I get what you're saying about the key, but ultimately the iCloud account will be registered to receive iMessages. Maybe the backlog of messages you miss in a few minutes will come in as well?

@Erik In that example, I think your computer was registered with iMessage when the messages were sent; it just wasn’t on to receive them. So I think you’re just seeing iMessage hold the messages in a queue for a while and then deliver them later. I’m pretty sure iMessage doesn’t do any actual syncing. For example, a new device will not get any old messages except by restoring from backup.

Turning iMessage off could be dangerous. I had syncing issues with iMessage this past summer, with a set of many messages from multiple people never showing up in my on my Mac (yet new messages would show). Unable to find a solution or explanation anywhere, I resorted to contacting one of Apple's executives and their assistant called me. After she did some digging, she told me definitively that iMessages should sync fine on devices that are offline for up to 72 hours. Past 72 hours, they may or may not sync. After 5 days, they definitely won't and will be gone for good. I think this only applies for secondary devices (such as syncing to an iPad or Mac, if most of your messaging is done from your iPhone)... but even then, I'm not sure. What happens if you turn off ALL of your iMessage devices for a week and someone tries to message you? Who knows.

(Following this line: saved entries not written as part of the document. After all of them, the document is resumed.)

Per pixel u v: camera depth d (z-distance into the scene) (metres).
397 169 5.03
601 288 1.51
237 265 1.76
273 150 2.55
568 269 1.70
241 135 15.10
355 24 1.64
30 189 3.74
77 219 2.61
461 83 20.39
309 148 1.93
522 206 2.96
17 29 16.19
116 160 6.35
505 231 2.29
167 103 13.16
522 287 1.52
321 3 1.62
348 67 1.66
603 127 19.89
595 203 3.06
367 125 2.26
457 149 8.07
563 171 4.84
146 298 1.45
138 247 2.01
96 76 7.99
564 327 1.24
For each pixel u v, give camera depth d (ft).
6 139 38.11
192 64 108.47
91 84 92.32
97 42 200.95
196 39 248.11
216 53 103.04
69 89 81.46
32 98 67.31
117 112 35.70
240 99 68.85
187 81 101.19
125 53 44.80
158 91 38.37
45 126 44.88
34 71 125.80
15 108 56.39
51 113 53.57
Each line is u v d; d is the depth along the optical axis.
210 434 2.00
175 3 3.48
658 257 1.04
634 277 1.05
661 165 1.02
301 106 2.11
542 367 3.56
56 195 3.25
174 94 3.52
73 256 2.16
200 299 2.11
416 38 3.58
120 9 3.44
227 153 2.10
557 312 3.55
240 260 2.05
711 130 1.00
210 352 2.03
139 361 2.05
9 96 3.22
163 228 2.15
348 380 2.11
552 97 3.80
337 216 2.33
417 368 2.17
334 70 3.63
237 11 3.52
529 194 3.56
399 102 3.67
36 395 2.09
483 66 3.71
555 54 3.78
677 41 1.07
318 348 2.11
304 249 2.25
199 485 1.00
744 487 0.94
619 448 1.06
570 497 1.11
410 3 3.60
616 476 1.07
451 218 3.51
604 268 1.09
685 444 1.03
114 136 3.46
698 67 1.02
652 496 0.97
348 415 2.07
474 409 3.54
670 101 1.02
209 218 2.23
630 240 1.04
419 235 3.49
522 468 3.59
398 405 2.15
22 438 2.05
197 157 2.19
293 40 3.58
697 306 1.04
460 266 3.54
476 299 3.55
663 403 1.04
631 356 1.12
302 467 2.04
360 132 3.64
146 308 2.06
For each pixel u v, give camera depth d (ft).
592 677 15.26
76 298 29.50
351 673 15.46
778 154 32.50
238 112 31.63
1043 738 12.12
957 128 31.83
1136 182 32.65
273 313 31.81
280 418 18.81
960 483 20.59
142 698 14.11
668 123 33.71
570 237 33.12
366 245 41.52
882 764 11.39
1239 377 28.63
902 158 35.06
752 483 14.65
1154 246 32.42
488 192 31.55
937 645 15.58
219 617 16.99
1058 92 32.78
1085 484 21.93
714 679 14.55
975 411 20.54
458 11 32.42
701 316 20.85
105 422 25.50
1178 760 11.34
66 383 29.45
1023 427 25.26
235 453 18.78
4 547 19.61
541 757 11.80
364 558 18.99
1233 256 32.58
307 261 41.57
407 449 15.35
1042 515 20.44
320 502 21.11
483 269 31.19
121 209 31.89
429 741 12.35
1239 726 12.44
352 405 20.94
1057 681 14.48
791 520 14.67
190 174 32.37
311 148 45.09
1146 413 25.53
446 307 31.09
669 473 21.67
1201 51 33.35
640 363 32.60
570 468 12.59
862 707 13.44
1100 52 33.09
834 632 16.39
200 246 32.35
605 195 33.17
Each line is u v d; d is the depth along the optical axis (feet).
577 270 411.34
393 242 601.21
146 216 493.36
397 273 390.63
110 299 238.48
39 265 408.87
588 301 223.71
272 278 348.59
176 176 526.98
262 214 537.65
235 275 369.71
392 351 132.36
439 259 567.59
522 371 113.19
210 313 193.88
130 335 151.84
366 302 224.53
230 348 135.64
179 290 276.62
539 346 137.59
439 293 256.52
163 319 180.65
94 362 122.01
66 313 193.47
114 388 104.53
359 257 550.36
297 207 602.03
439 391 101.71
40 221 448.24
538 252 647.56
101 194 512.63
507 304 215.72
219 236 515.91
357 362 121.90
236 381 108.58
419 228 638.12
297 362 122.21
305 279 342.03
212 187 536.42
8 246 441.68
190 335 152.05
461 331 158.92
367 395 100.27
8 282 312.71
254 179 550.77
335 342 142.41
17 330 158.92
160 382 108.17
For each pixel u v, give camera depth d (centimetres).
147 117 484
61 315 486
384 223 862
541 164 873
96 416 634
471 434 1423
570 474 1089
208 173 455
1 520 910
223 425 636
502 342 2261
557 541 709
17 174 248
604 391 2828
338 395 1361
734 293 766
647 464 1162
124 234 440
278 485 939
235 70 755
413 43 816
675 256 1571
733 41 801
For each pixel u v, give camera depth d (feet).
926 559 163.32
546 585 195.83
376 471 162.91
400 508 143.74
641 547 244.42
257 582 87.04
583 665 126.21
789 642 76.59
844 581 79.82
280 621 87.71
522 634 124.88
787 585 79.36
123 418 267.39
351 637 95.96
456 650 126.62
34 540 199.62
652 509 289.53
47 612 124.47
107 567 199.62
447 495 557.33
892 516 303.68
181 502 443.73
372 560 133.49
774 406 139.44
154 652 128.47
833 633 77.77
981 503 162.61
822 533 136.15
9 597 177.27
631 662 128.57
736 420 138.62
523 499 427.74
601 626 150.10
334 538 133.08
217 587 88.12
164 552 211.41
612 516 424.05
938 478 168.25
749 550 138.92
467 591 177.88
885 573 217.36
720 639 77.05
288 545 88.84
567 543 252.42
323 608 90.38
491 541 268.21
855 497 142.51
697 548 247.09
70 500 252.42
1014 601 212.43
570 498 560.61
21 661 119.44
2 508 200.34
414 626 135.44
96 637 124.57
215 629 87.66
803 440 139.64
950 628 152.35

I don't get why they can't make iMessages sync 100% reliably to all my devices all the time (even if one of my devices is offline for a week) but it apparently has something to do with encryption and security. Whatever it is, it's annoying as hell when I'm constantly switching devices, yet each one sometimes has a different set of conversation logs.

And Jesus, what's with Apple removing useful features such as "Send as Text Message" ??? Why not just leave it? It's so hidden that I can't imagine it'll get in the way of anyone who doesn't need it. But now it's gone for those who do.

Ugh. I've been a Mac user since 1992 and the past 2 years have been the worst, especially in light of their renaissance since 1998. It's sad and sickening to see them crippling a lot of their products and releasing things (other than the iPhone) that are mostly either "ho-hum" or "what the fuck?" ... For the first time ever, I'm thinking my next laptop might be a PC since most of what I do these days is either web-based or easily cross-platform. I never thought I'd say that. But when I can get a similar spec PC laptop, with options that actually fit my workflow and hardware needs, for half price (or even less) of a new Macbook Pro... it's hard to justify sticking with the Mac. The only true Mac app I would miss is Messages, but I don't even use it that much. Very sad.

And don't even get me started on all the bugs I have found in iOS in the past year or so (I'm not a developer either). I've filed them all as bug reports, sent them in through the Feedback app, called Apple Care about it, pointed some out to employees at the Genius Bar. And these are end user bugs that I see EVERY DAY on common iOS system tasks (like Siri). Hell I even emailed Alex Acero and he replied. But the bugs are glaringly obvious, that I can't believe they even passed Apple's QA. I also emailed Federighi and he replied a year ago saying "We're fixing a lot in iOS 10. Stay tuned." --- despite Bug Reporter flagging them as duplicates and at least two execs aware of them, they have gone multiple updates (even 9.x to 10.0 and beyond) without being fixed.

I'm starting to think Apple is a fucking mess these days. Despite profits through the roof and a bunch more employees than they used to have, their shit is starting to stink. How can they spend millions on developing a car that nobody cares about (then abandoning it) while making their laptop keyboards shittier to type on, not updating the Mac Pro desktop in forever, nor the Mac Mini... and removing features from their laptops just to make them 1 mm thinner, which nobody can notice is thinner anyway? What are they smoking down there in Cupertino?